PARAMETER temperature 0.7
PARAMETER top_p 0.9

SYSTEM """You are a coding assistant focused on Python and JavaScript.
You explain concepts clearly and provide working code examples.
When the user asks about architecture, you consider scalability and simplicity."""

# Build and run
ollama create dev-helper -f Modelfile
ollama run dev-helper
  1. Keep models updated but don't chase every release — the model landscape moves fast. I update monthly, not weekly. The improvement between minor versions is rarely worth the download time.
  2. Combine local and cloud in your scripts — here's a pattern I use in Python:
import httpx

LOCAL_LLM = "http://localhost:11434/api/generate"
CLOUD_LLM = "https://api.anthropic.com/v1/messages"  # for the hard stuff

def ask_llm(prompt: str, use_cloud: bool = False) -> str:
    """Route to local or cloud based on task complexity."""
    if use_cloud:
        # Cloud for complex reasoning tasks
        return call_cloud_api(prompt)
    else:
        # Local for everything else — fast, free, private
        response = httpx.post(
            LOCAL_LLM,
            json={"model": "llama3.1:8b", "prompt": prompt, "stream": False},
            timeout=60.0
        )
        return response.json()["response"]

# Daily driver — local and fast
code_review = ask_llm("Review this function for edge cases: ...")

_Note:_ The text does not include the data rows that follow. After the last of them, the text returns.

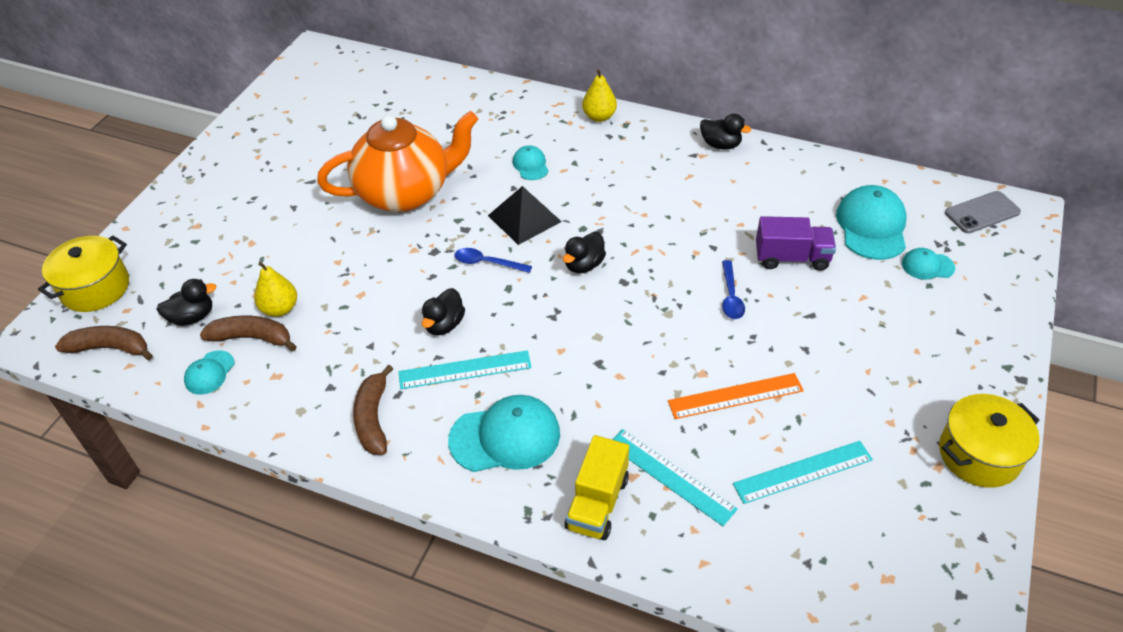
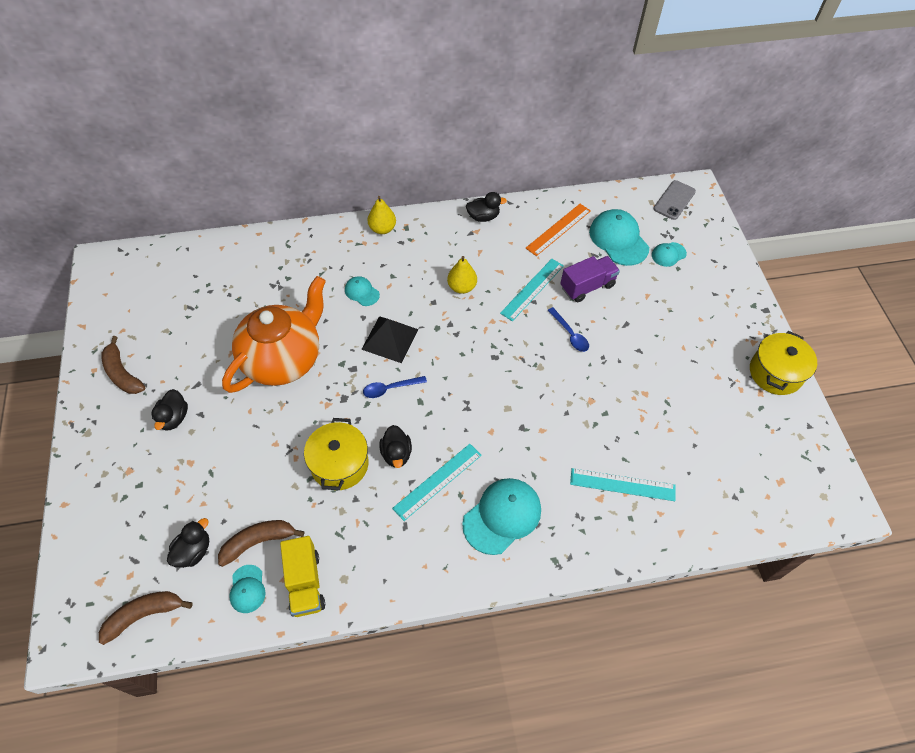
camera: 35 degrees left, 10 degrees up
yellow pot [38,236,129,312] -> yellow pot moved to [304,418,369,490]
yellow pear [254,262,297,317] -> yellow pear moved to [447,256,477,294]
brown banana [353,365,393,455] -> brown banana moved to [102,336,145,394]
black duck [563,232,606,273] -> black duck moved to [151,389,188,431]
yellow truck [565,435,629,540] -> yellow truck moved to [280,536,325,617]
orange ruler [668,373,804,419] -> orange ruler moved to [526,204,591,256]
turquoise ruler [733,441,873,504] -> turquoise ruler moved to [500,259,564,321]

# When you need the big guns
complex_analysis = ask_llm(
    "Analyse this multi-service architecture for bottlenecks: ...",
    use_cloud=True
)
  1. Monitor GPU temperatures — running inference for hours will heat up your GPU. I use nvidia-smi -l 5 in a separate terminal to keep an eye on it. If you're on a Mac, asitop does the same for Apple Silicon.

The Bigger Picture

When I first ran GPT-2 in a Colab notebook in 2019, it felt like magic. When I run Llama 3.1 on my own hardware today, it still feels like magic — but it's magic I actually understand and control.

There's something satisfying about knowing your AI stack end to end. The model lives on your disk, the inference runs on your GPU, the data stays on your network. No API keys to rotate (or get stolen — I learned that one the hard way), no surprise bills, no rate limits at 2 AM when you're deep in a project.

If you're paying for API calls and haven't tried running a model locally yet, start with Ollama and an 8B model. It takes 5 minutes to set up, and you'll immediately understand whether local AI works for your use case. For most day-to-day coding and text tasks, it genuinely does.

And if you're in Montevideo and the internet goes out during a storm — well, your local LLM doesn't care. It'll still be there, ready to help you debug that regex at 2 AM.